Lorsque la musicienne basée à Londres est tombée amoureuse d'une femme vivant à Brooklyn, le déploiement éventuel de leurs sentiments — qui a conduit, nécessairement, à des vols internationaux — se joue dans la chanson qui a introduit l'album, « BKLYNLNDN. » Évoquant des artistes tels que Bon Iver, St. Vincent et Blood Orange sur un morceau de funk glacé et AutoTuned, Denton combine habilement l'imagerie religieuse avec la douce et spécifique sensualité des sentiments à distance, éclatant dans l'urgence du refrain : « Ce n'est pas de l'amour / c'est une urgence. »

En 2019, alors que des stars emblématiques telles que Janelle Monáe et Hayley Kiyoko sont fièrement sorties et queer dans leur musique et leur vie personnelle, raconter des récits queer est plus important que jamais, non seulement pour la représentation, mais aussi pour prouver que les audiences hétérosexuelles sont tout aussi capables de comprendre les sentiments contenus dans des récits explicitement gays et de s'y identifier, malgré le pronom ou le détail. Après tout, nous savons que c'est possible — le public gay le fait depuis des siècles. « Je pensais que ce serait intéressant de faire un album explicitement queer et de voir si des personnes qui ne sont pas queer pouvaient s'y identifier de la même manière que je peux absolument m'identifier à la musique faite par des personnes hétérosexuelles, » a expliqué Shura au téléphone un matin d'été. « Je suis plus explicitement queer sur cet album et je me pose cette question : est-ce que c'est, en fait, plus identifiable parce que je suis juste plus moi, plus de moi-même, plus honnête ? »

Faire vivre cette vérité signifie amener des allusions de la religion dans sa propre histoire d'amour queer d'une manière très directe.
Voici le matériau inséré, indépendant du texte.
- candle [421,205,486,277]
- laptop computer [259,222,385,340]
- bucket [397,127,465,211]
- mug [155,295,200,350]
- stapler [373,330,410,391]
La pièce maîtresse de l'album, « religion (u can lay your hands on me), » est une interprétation ludique d'une pratique spirituelle, de la distance sous-jacente qui a caractérisé sa relation au début, et, bien sûr, du consentement sexuel. « La première chanson que j'ai écrite qui a constitué cet album était 'religion', et il me semble que j'avais toujours en tête que chaque chanson que je devais écrire pour cet album devait d'une manière ou d'une autre être liée à cela, » a expliqué Shura. « Je ne sais pas si tu connais The L Word et 'the chart', mais il me semblait qu'au milieu ça devait être 'religion', et toutes ces autres chansons pouvaient d'une manière ou d'une autre se relier au centre. »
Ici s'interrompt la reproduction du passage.